1999, im Band 100 der "dvs-Schriftenreihe" schrieb sie deshalb im Rückblick auf ihr Lebenswerk: "Mein ganzes Leben hindurch blieb die 'Leibeserziehung', der 'Sportunterricht', die 'Bewegungserziehung' spannend. Die Fülle ihrer Aspekte und Probleme drängt zu immer neuen Lösungsversuchen." Zwar sind heute allenthalben Ansätze zu erkennen, vom Sportunterricht weg zu einer weiter gefassten 'Bewegungserziehung' zu gelangen, doch werden diese Ansätze immer wieder von überwunden geglaubten Vorstellungen blockiert. Hierher gehören die vielen "wissenschaftlich begründeten" Tests in der Schule, die Pestalozzis Gliedergymnastik und die Spielschen Freiübungen auferstehen lassen, Hirnkonstrukte, einem Prinzip zuliebe." (177/178)

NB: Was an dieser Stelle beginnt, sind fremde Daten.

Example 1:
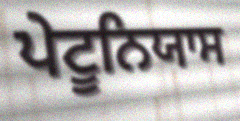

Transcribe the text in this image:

ਪੇਟੂਨਿਯਾਸ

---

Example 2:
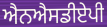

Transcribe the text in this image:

ਐਨਐਸਡੀਏਪੀ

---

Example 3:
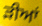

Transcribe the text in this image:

ੜੀਆਂ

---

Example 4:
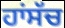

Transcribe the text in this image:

ਹਾਂਸੱਚ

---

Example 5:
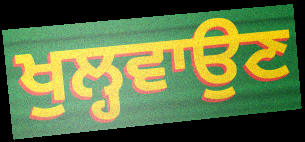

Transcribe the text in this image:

ਖੁਲ੍ਹਵਾਉਣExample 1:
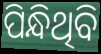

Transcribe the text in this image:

ପିନ୍ଧିଥିବି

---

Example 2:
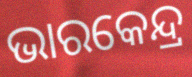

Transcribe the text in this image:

ଭାରକେନ୍ଦ୍ର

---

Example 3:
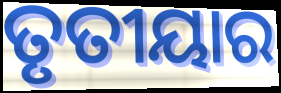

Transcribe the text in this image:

ତୃତୀୟାର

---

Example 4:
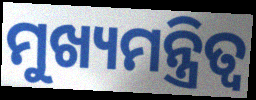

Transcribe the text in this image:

ମୁଖ୍ୟମନ୍ତ୍ରିତ୍ୱ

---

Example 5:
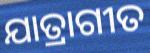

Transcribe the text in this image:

ଯାତ୍ରାଗୀତ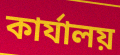
কাৰ্যালয়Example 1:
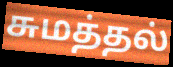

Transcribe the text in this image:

சுமத்தல்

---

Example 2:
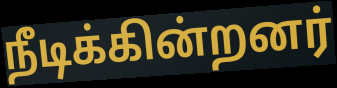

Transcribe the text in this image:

நீடிக்கின்றனர்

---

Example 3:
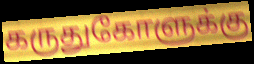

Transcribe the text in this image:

கருதுகோளுக்கு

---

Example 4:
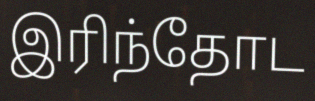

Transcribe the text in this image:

இரிந்தோட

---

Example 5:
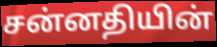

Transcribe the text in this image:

சன்னதியின்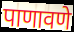
पाणावणे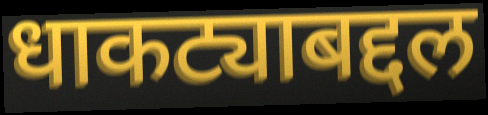
धाकट्याबद्दलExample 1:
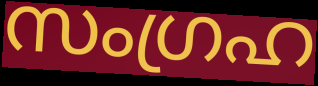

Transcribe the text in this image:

സംഗ്രഹ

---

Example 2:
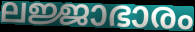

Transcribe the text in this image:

ലജ്ജാഭാരം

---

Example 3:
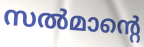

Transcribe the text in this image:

സൽമാന്റെ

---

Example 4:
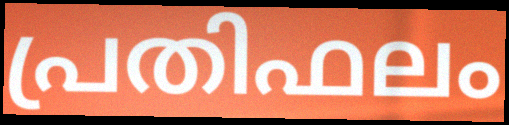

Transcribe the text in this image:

പ്രതിഫലം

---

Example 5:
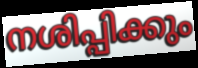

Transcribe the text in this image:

നശിപ്പിക്കും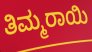
ತಿಮ್ಮರಾಯಿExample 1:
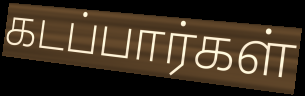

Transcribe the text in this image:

கடப்பார்கள்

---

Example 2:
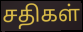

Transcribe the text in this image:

சதிகள்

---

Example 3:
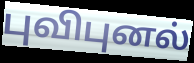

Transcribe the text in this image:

புவிபுனல்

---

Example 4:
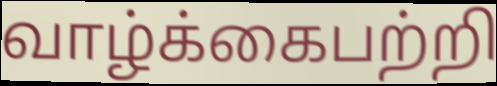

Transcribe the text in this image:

வாழ்க்கைபற்றி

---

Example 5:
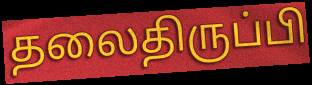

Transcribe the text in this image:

தலைதிருப்பிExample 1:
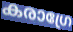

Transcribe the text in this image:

കരാഗ്രേ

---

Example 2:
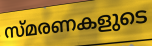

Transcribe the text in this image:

സ്മരണകളുടെ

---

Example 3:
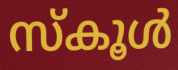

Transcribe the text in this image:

സ്കൂൾ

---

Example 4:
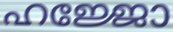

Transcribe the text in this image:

ഹജ്ജോ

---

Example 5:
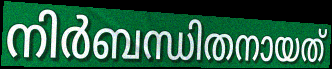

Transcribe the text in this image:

നിർബന്ധിതനായത്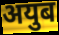
अयुब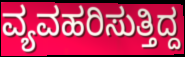
ವ್ಯವಹರಿಸುತ್ತಿದ್ದ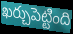
ఖర్చుపెట్టింది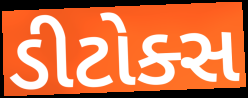
ડીટોક્સ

Annemarie Seybold war eine Frau in Bewegung. Bis ins hohe Alter interessierte sie sich für die Entwicklungen der Sportwissenschaft und kommentierte deren Ergebnisse kritisch aus ihrer sportpädagischen und "didaktischen Perspektive". Ihre Arbeit hat die Lehrerbildung im Fach Sport und den schulischen Sportunterricht bereichert. Die Spuren dieser Arbeit wollte sie auch in Zukunft erhalten wissen und rief deshalb an der Universität Erlangen-Nürnberg eine nach ihr benannte Stiftung ins Leben, um hervorragende, förderungswürdige Abschlussarbeiten zur Sportdidaktik und zu Fragen der Erziehung im Sportunterricht auszuzeichnen. Es ist zu wünschen, dass dieser praxisorientierte Annemarie-Seybold-Preis dazu beträgt, dass Kinder mit Lust und Freude üben, spielen, leisten und tanzen lernen (Didaktische Prinzipien der Leibeserziehung 1972).
Literatur:
Seybold? Annemarie (1954). Pädagogische Prinzipien der Leibererziehung. Hg. Ausschuss deutscher Leibeserzieher. Beiträge zur Lehre und Forschung der Leibeserziehung. Heft 1.
Seybold, Annemarie (1972). Didaktische Prinzipien der Leibeserziehung. Hofmann Verlag Schorndorf.
Seybold, Annemarie (1999). Pädagogische Prinzipien für Bewegungserziehung und Sport in der Schule. In: Zieschang, Klaus (Hrsg.) Sportwissenschaft in Lebensbildern. Von den Anfängen bis zur Gegenwart aus der Perspektive von Zeitzeugen. Schriften der dvs Band 1, S. 169, 179.
Baumann, Hartmut (Hrsg.) (2001). Von der Leibeserziehung zur Sportpädagogik - Zeitgenössische Betrachtungen. Annemarie Seybold zum 80. Geburtstag. Books on demand.